DATA IN THIS EXERCISE START

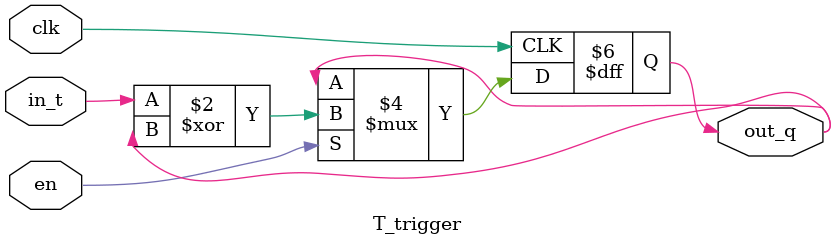
<source format=v>
module T_trigger(clk,in_t,en,out_q);
	input clk;
	input in_t;
	input en;
	output reg out_q;
	
	always @(posedge clk)
		if(en)
			out_q<=in_t^out_q;
		else
			out_q<=out_q;
endmodule
</source>
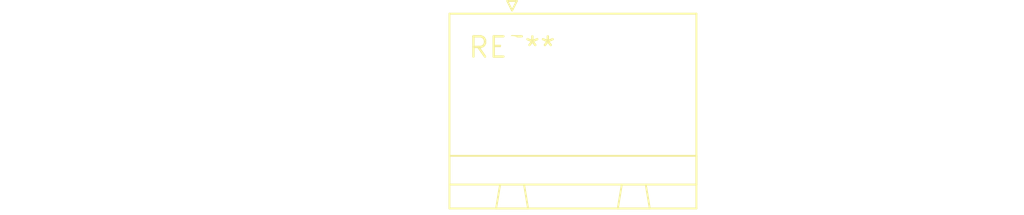
<source format=kicad_pcb>
(kicad_pcb (version 20240108) (generator pcbnew)

  (general
    (thickness 1.6)
  )

  (paper "A4")
  (layers
    (0 "F.Cu" signal)
    (31 "B.Cu" signal)
    (32 "B.Adhes" user "B.Adhesive")
    (33 "F.Adhes" user "F.Adhesive")
    (34 "B.Paste" user)
    (35 "F.Paste" user)
    (36 "B.SilkS" user "B.Silkscreen")
    (37 "F.SilkS" user "F.Silkscreen")
    (38 "B.Mask" user)
    (39 "F.Mask" user)
    (40 "Dwgs.User" user "User.Drawings")
    (41 "Cmts.User" user "User.Comments")
    (42 "Eco1.User" user "User.Eco1")
    (43 "Eco2.User" user "User.Eco2")
    (44 "Edge.Cuts" user)
    (45 "Margin" user)
    (46 "B.CrtYd" user "B.Courtyard")
    (47 "F.CrtYd" user "F.Courtyard")
    (48 "B.Fab" user)
    (49 "F.Fab" user)
    (50 "User.1" user)
    (51 "User.2" user)
    (52 "User.3" user)
    (53 "User.4" user)
    (54 "User.5" user)
    (55 "User.6" user)
    (56 "User.7" user)
    (57 "User.8" user)
    (58 "User.9" user)
  )

  (setup
    (pad_to_mask_clearance 0)
    (pcbplotparams
      (layerselection 0x00010fc_ffffffff)
      (plot_on_all_layers_selection 0x0000000_00000000)
      (disableapertmacros false)
      (usegerberextensions false)
      (usegerberattributes false)
      (usegerberadvancedattributes false)
      (creategerberjobfile false)
      (dashed_line_dash_ratio 12.000000)
      (dashed_line_gap_ratio 3.000000)
      (svgprecision 4)
      (plotframeref false)
      (viasonmask false)
      (mode 1)
      (useauxorigin false)
      (hpglpennumber 1)
      (hpglpenspeed 20)
      (hpglpendiameter 15.000000)
      (dxfpolygonmode false)
      (dxfimperialunits false)
      (dxfusepcbnewfont false)
      (psnegative false)
      (psa4output false)
      (plotreference false)
      (plotvalue false)
      (plotinvisibletext false)
      (sketchpadsonfab false)
      (subtractmaskfromsilk false)
      (outputformat 1)
      (mirror false)
      (drillshape 1)
      (scaleselection 1)
      (outputdirectory "")
    )
  )

  (net 0 "")

  (footprint "PhoenixContact_GMSTBA_2,5_2-G-7,62_1x02_P7.62mm_Horizontal" (layer "F.Cu") (at 0 0))

)

</source>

DATA IN THIS EXERCISE END

# WORK INSTRUCTION:
All of the data above must be printed exactly, minus its pictures.

# WRITTEN RESPONSE:
<source format=v>
module T_trigger(clk,in_t,en,out_q);
	input clk;
	input in_t;
	input en;
	output reg out_q;
	
	always @(posedge clk)
		if(en)
			out_q<=in_t^out_q;
		else
			out_q<=out_q;
endmodule
</source>
<source format=kicad_pcb>
(kicad_pcb (version 20240108) (generator pcbnew)

  (general
    (thickness 1.6)
  )

  (paper "A4")
  (layers
    (0 "F.Cu" signal)
    (31 "B.Cu" signal)
    (32 "B.Adhes" user "B.Adhesive")
    (33 "F.Adhes" user "F.Adhesive")
    (34 "B.Paste" user)
    (35 "F.Paste" user)
    (36 "B.SilkS" user "B.Silkscreen")
    (37 "F.SilkS" user "F.Silkscreen")
    (38 "B.Mask" user)
    (39 "F.Mask" user)
    (40 "Dwgs.User" user "User.Drawings")
    (41 "Cmts.User" user "User.Comments")
    (42 "Eco1.User" user "User.Eco1")
    (43 "Eco2.User" user "User.Eco2")
    (44 "Edge.Cuts" user)
    (45 "Margin" user)
    (46 "B.CrtYd" user "B.Courtyard")
    (47 "F.CrtYd" user "F.Courtyard")
    (48 "B.Fab" user)
    (49 "F.Fab" user)
    (50 "User.1" user)
    (51 "User.2" user)
    (52 "User.3" user)
    (53 "User.4" user)
    (54 "User.5" user)
    (55 "User.6" user)
    (56 "User.7" user)
    (57 "User.8" user)
    (58 "User.9" user)
  )

  (setup
    (pad_to_mask_clearance 0)
    (pcbplotparams
      (layerselection 0x00010fc_ffffffff)
      (plot_on_all_layers_selection 0x0000000_00000000)
      (disableapertmacros false)
      (usegerberextensions false)
      (usegerberattributes false)
      (usegerberadvancedattributes false)
      (creategerberjobfile false)
      (dashed_line_dash_ratio 12.000000)
      (dashed_line_gap_ratio 3.000000)
      (svgprecision 4)
      (plotframeref false)
      (viasonmask false)
      (mode 1)
      (useauxorigin false)
      (hpglpennumber 1)
      (hpglpenspeed 20)
      (hpglpendiameter 15.000000)
      (dxfpolygonmode false)
      (dxfimperialunits false)
      (dxfusepcbnewfont false)
      (psnegative false)
      (psa4output false)
      (plotreference false)
      (plotvalue false)
      (plotinvisibletext false)
      (sketchpadsonfab false)
      (subtractmaskfromsilk false)
      (outputformat 1)
      (mirror false)
      (drillshape 1)
      (scaleselection 1)
      (outputdirectory "")
    )
  )

  (net 0 "")

  (footprint "PhoenixContact_GMSTBA_2,5_2-G-7,62_1x02_P7.62mm_Horizontal" (layer "F.Cu") (at 0 0))

)

</source>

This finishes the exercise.